The Importance of Maintaining
Healthy Family Relationships
Article Courtesy of | Comfort Keepers
The greatest gifts parents give children are nurturing and caring for them as they grow into adults. In doing so, parents teach children to establish healthy relationships within the family unit and beyond, helping children grow into happy, well-adjusted, and successful adults. As life comes full circle, children often have the opportunity to return this gift by caring for their parents as they reach their senior years.
Caregiving for a family member can be pleasing and challenging. It presents a unique set of circumstances that both the senior and the caregiver must learn to embrace. The senior who needs care often feels displaced, perhaps inadequate, and even resentful that they need care. The family caregiver feels happiness in being able to help as well as sadness in watching a parent’s health decline. Family caregivers often feel taken for granted, unappreciated, exhausted with accompanying guilt for feeling that way.
Maintaining healthy family relationships is critical during this time. For the senior, having other family members visit breaks the monotony of what might otherwise be a mundane day. Whether visits last a short period of time or perhaps an entire afternoon, time spent together can mean the world to a senior. These occasions give the senior something to look forward to which helps increase the senior’s sense of purpose and decreases feelings of isolation. Family members who live far away can also contribute by writing letters, sending pictures and by calling the senior often. These times offer the family member(s) and senior a chance to strengthen their own relationship, love, and respect for one another.
The dynamics of any family are sometimes complicated. Some family members may be negative or abrasive which can be more harmful than good for the senior and caregiver alike. In trying to build healthy relationships, plan short visits and events that these personalities may find fun and meaningful. Viewing old photographs or playing a simple game of cards might generate happy moods and good memories for all.
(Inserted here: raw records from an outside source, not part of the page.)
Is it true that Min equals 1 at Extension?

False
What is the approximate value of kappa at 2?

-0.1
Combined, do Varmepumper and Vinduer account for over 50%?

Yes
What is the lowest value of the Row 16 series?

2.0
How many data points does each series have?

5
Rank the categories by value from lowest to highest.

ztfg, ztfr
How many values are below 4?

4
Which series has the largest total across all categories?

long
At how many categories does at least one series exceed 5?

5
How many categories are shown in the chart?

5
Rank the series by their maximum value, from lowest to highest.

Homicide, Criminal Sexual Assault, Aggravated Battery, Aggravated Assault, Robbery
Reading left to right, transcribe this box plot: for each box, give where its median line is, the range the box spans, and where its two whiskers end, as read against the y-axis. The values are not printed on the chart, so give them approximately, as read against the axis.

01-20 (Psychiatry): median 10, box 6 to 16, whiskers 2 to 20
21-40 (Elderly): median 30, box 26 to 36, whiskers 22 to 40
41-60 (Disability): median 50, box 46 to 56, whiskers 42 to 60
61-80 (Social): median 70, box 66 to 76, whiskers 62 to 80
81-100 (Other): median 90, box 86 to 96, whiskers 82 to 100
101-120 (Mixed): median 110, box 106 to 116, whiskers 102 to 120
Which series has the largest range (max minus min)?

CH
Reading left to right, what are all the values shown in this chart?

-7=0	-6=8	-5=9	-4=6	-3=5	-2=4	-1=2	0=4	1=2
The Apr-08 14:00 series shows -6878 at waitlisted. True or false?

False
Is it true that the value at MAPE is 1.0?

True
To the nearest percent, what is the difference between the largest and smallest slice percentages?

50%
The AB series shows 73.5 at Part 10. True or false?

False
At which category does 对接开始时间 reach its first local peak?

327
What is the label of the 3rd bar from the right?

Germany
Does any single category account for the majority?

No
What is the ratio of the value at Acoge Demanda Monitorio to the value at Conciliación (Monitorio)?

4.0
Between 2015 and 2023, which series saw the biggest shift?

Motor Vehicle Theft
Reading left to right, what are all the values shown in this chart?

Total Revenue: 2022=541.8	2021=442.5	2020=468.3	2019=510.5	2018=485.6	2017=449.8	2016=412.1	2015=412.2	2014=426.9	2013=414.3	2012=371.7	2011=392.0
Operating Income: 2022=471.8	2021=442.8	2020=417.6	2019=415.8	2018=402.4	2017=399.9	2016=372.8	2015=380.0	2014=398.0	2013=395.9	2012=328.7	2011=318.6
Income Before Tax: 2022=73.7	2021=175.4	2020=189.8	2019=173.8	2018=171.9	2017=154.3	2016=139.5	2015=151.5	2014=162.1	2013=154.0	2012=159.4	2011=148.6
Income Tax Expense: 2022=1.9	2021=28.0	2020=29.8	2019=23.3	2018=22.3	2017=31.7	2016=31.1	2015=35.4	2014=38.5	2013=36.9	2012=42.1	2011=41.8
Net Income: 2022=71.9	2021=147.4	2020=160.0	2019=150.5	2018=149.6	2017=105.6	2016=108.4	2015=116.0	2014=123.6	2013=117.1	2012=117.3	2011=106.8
A strong family unit and support system are essential when caring for a senior loved one. The senior and family caregiver both benefit from these relationships. However, family caregivers also need breaks in order to take care of aspects of their own lives or simply a mental rest. Help from family members contributes to their wellbeing, too.
If family help is unavailable, the caregiver should seek outside help. In-home health care providers such as Comfort Keepers® provide respite care for the family caregiver and supplementary social interaction with the senior. These breaks from each other offer both the senior and family caregiver a chance to rejuvenate and appreciate the role each plays in the other’s life; this facilitates a continued healthy relationship.